“You shall not wrong a sojourner or oppress him, for you were sojourners in the land of Egypt.”
If Moses had written Exodus 22:21 as a song for the congregation to sing, he might’ve called it ‘The Symphony of Empathy.’ What we find here is the golden rule, written as much on our human hearts as it is on this crude parchment, found in some way, shape, or form in all cultures, tribes, and tongues.
If only these Hebrews would remember how much it pained them when Pharaoh doubled their workload and stopped furnishing them with straw and beat them when they didn’t make bricks in time. If only they’d remember how they longed for compassion from their benefactors, how they cried out for mercy and wept bitterly on days it wasn’t given. Maybe then they’d have compassion for others. And if only they’d recall those Egyptian neighbors who took pity on them, who brought them food and clothing and spices and treated them with kindness, who feared the Lord and provided safe haven on days it was needed, maybe then they’d feel an urgency to pass on that example to someone else.
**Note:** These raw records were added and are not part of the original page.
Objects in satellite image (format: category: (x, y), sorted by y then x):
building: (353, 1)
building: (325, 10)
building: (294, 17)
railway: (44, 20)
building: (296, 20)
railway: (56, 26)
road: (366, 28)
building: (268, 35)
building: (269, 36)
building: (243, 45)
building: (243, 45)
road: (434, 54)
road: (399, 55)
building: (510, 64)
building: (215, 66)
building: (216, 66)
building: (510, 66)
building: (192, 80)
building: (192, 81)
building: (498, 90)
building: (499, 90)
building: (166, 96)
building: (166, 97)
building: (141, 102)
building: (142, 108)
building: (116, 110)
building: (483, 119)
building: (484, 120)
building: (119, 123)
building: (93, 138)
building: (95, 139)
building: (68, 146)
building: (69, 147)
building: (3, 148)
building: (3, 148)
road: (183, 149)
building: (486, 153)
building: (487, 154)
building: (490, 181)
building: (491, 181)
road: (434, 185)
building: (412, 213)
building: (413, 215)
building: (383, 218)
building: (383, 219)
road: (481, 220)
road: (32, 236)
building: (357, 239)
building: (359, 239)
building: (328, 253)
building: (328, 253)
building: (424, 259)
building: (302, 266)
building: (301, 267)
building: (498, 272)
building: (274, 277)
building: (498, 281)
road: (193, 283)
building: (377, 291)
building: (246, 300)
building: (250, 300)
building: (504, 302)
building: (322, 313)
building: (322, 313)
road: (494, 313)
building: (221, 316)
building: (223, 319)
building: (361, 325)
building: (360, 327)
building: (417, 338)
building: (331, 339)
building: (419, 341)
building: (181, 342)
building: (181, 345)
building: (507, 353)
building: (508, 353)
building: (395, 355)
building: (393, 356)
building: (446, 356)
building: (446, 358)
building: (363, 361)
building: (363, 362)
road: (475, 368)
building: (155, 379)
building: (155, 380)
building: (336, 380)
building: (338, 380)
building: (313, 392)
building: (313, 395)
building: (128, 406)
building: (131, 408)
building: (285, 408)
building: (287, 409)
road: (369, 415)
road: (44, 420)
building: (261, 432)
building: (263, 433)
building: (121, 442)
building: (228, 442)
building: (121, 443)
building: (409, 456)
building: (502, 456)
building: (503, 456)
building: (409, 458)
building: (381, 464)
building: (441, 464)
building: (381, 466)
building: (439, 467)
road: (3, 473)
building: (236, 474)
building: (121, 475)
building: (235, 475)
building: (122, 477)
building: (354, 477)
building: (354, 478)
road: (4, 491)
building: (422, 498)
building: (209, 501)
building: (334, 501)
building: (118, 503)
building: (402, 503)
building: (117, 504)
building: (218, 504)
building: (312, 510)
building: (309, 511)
Do you hear the gospel of our Lord resonating through the notes of this symphony, friend? As Philippians 2 says, “Christ emptied Himself by taking the form of a servant … And being found in human form, he humbled himself by becoming obedient to the point of death, even death on a cross.” Christ was a sojourner too. A Man of sorrows, acquainted with our grief. No—drenched in it! Draped in the high priestly robe of our abandonment and abuse and blasphemies. Passing through the very world He’d fashioned, yet we deemed Him smitten by God. Even though He reached out to us; even though He walked with us day after day, and taught us on the hillsides, and fed us by the sea, and healed our diseases, we still screamed in unison, each in his own voice, with hellish fury: ‘Be off! Good riddance! You’re not welcome here!’ Yet His voice triumphed over ours in heavenly calm, “Father, forgive them!”
To the foreigner, to the widow, to the orphan, to the unkind neighbor, to the annoying co-worker, to the nagging in-law, to the despondent friend, may the symphony of Christ’s empathy resound through our lives today.